While developing a pipeline of engineering talent in industrial energy efficiency is one area that SIT is already doing, Prof Lock mentioned during the panel discussion, facilitated by SIT Assistant Professor Elsa Feng, that embarking on applied research projects with the industry is another area in which academia can contribute to.  

As an institute of higher learning, SIT can collaborate with the industry and be a testbed and living lab to demonstrate research outcomes of new energy-efficient and clean energy technologies. Without any proof of concept, the industry would understandably be hesitant to buy and use emerging green technologies.  

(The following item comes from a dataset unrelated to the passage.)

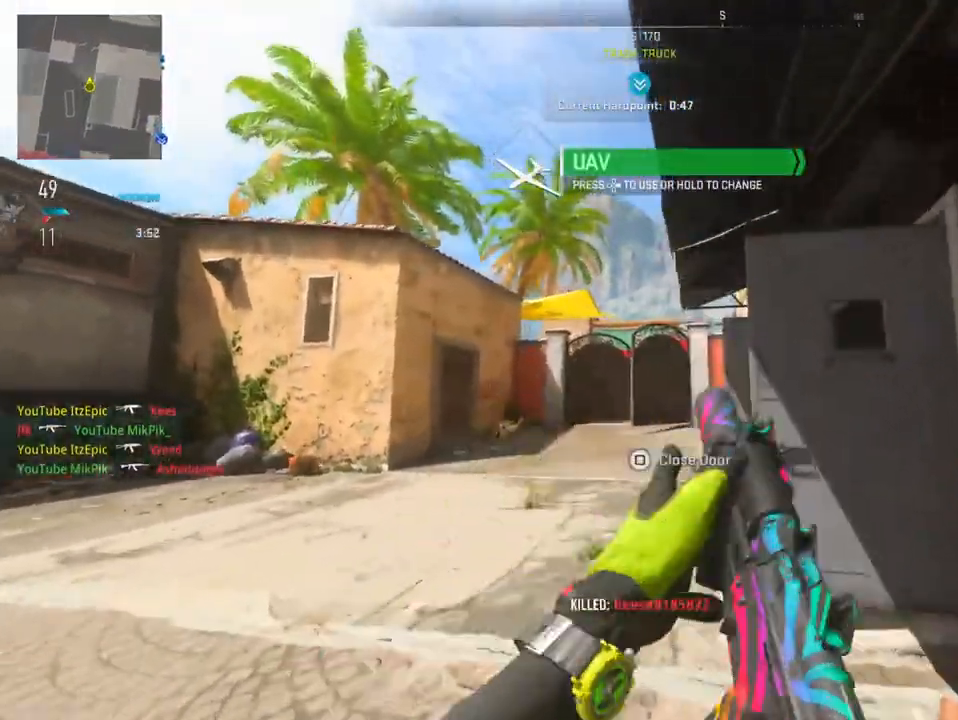
{"buttons": [], "left_stick": "up-right", "right_stick": "center", "events": [[250, "left_stick", "right"], [384, "left_stick", "up-right"]]}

Fellow panellist Ms Irene Yong, Director (Building Services) of engineering consultancy firm Beca affirmed this, sharing that their clients often ask about track records before investing in emerging technologies. Industry partnerships with IHLs in testing out new technology, supported by financial incentives from the government, can help the building sector transition towards the net zero movement.  

Another panellist Mr Francesco Muggeri, Vice President of Power Discrete and Analog Products (APeC & China) from STMicroelectronics, mentioned the need to put client and consumer pressure on companies to go green. By choosing to only work with companies that are net zero, our society can start a chain reaction to push more companies to decarbonise.  

The final panellist, Mr Wang Zhenglin, Senior Manager (Energy-as-a-Service) from Keppel Infrastructure, highlighted that there are more off-site decarbonising solutions coming to the market. For instance, Keppel has conditional approval from the Energy Market Authority to import up to 1.3 gigawatts of renewable energy from overseas. Keppel and other market players are also looking to bring in hydrogen power, ammonia power and other forms of low-carbon electricity in the long term. This would give local building owners more options, in addition to the existing solutions of renewable energy certificates (RECs) and offsets. 

To wrap up the fruitful roundtable discussion, Prof Lock reminded the audience: “In Singapore, we are limited with our land space. One square foot is easily $2,000. Instead of looking for valuable space in our buildings to install solar panels, we must find other solutions that are more suitable for our local context. Let’s collaborate, work together and move forward.”